The loss functions for the generator and discriminator are defined as follows:

# this method returns a helper function to compute cross entropy loss:
cross_entropy = tf.keras.losses.BinaryCrossentropy(from_logits=True)

# discriminator loss:
def discriminator_loss(real_output, fake_output):
    real_loss = cross_entropy(tf.ones_like(real_output), real_output)
    fake_loss = cross_entropy(tf.zeros_like(fake_output), fake_output)
    total_loss = real_loss + fake_loss
    return total_loss

# generator loss:
def generator_loss(fake_output):
    return cross_entropy(tf.ones_like(fake_output), fake_output)

We use cross-entropy loss for both the generator and discriminator. The discriminator loss function compares the discriminator’s predictions on real images to an array of 1s, and the discriminator’s predictions on fake (generated) images to an array of 0s. The generator loss function compares the discriminator’s predictions on fake images to an array of 1s.

As optimizer, we use the Adam optimizer with a learning rate of 0.0001:

generator_optimizer = tf.keras.optimizers.Adam(1e-4)
discriminator_optimizer = tf.keras.optimizers.Adam(1e-4)

# save checkpoints:
checkpoint_dir = './training_checkpoints'
checkpoint_prefix = os.path.join(checkpoint_dir, "ckpt")
checkpoint = tf.train.Checkpoint(generator_optimizer=generator_optimizer,
                                 discriminator_optimizer=discriminator_optimizer,
                                 generator=generator,
                                 discriminator=discriminator)

The main training loop is defined as follows:

noise_dim = 100
num_examples_to_generate = 16
seed = tf.random.normal([num_examples_to_generate, noise_dim])

gen_losses = []
disc_losses = []
avg_gen_losses_per_epoch = []
avg_disc_losses_per_epoch = []

# This annotation causes the function to be "compiled".
@tf.function
def train_step(images):
    noise = tf.random.normal([BATCH_SIZE, noise_dim])

    with tf.GradientTape() as gen_tape, tf.GradientTape() as disc_tape:
      generated_images = generator(noise, training=True)

      real_output = discriminator(images, training=True)
      fake_output = discriminator(generated_images, training=True)

      gen_loss = generator_loss(fake_output)
      disc_loss = discriminator_loss(real_output, fake_output)

    gradients_of_generator = gen_tape.gradient(gen_loss, generator.trainable_variables)
    gradients_of_discriminator = disc_tape.gradient(disc_loss, discriminator.trainable_variables)

    generator_optimizer.apply_gradients(zip(gradients_of_generator, generator.trainable_variables))
    discriminator_optimizer.apply_gradients(zip(gradients_of_discriminator, discriminator.trainable_variables))
    
    return gen_loss, disc_loss

def train(dataset, epochs):
  for epoch in range(epochs):
    start = time.time()

    for image_batch in dataset:
      gen_loss, disc_loss = train_step(image_batch)
      gen_losses.append(gen_loss)
      disc_losses.append(disc_loss)
      
    # calculate average generator and discriminator loss for the current epoch:
    avg_gen_loss_this_epoch = np.mean(gen_losses)
    avg_disc_loss_this_epoch = np.mean(disc_losses)

INSTRUCTIONS FOR THE TASK » Please rewrite the passage of the training text above between "gen_losses = []" and "real_output = discriminator(images, training=True)", inclusive, putting "fake_images" wherever "generated_images" appears.

DATA EXTRACT »
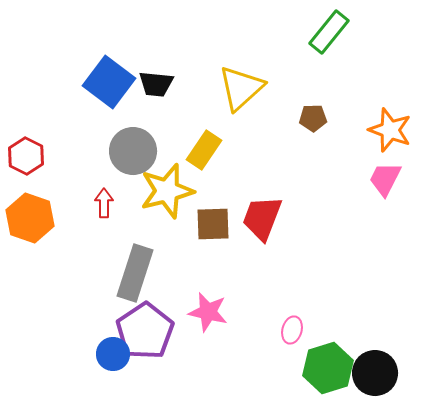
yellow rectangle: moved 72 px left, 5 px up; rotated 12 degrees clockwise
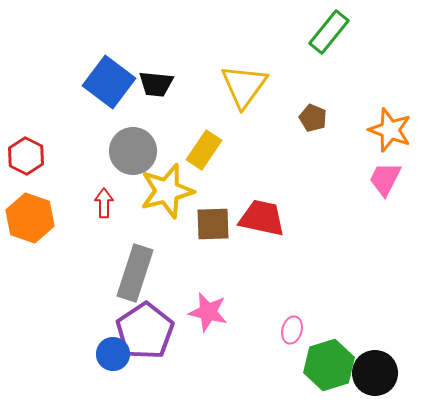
yellow triangle: moved 3 px right, 2 px up; rotated 12 degrees counterclockwise
brown pentagon: rotated 24 degrees clockwise
red trapezoid: rotated 81 degrees clockwise
green hexagon: moved 1 px right, 3 px up
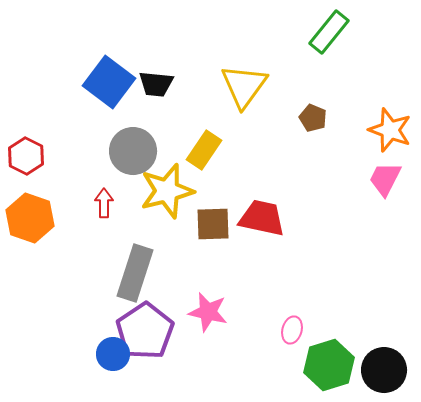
black circle: moved 9 px right, 3 px up
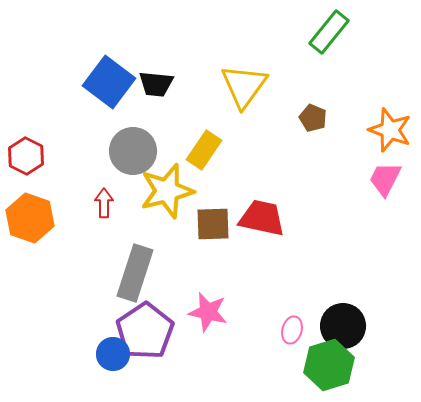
black circle: moved 41 px left, 44 px up
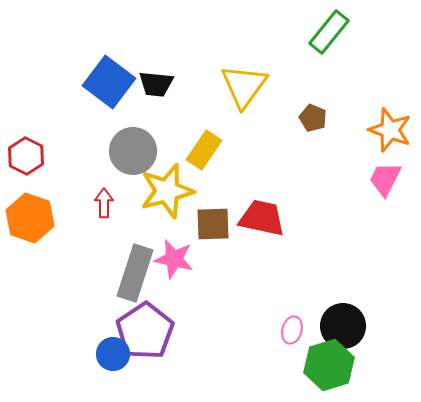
pink star: moved 34 px left, 53 px up
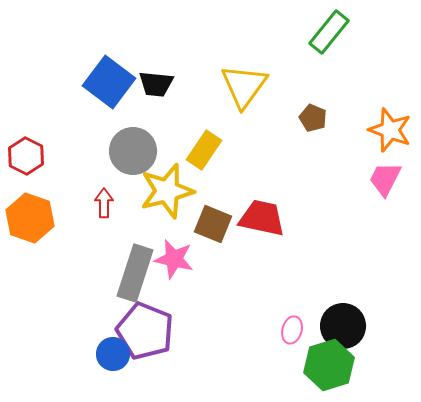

PROBLEM SOLUTION »
gen_losses = []
disc_losses = []
avg_gen_losses_per_epoch = []
avg_disc_losses_per_epoch = []

# This annotation causes the function to be "compiled".
@tf.function
def train_step(images):
    noise = tf.random.normal([BATCH_SIZE, noise_dim])

    with tf.GradientTape() as gen_tape, tf.GradientTape() as disc_tape:
      fake_images = generator(noise, training=True)

      real_output = discriminator(images, training=True)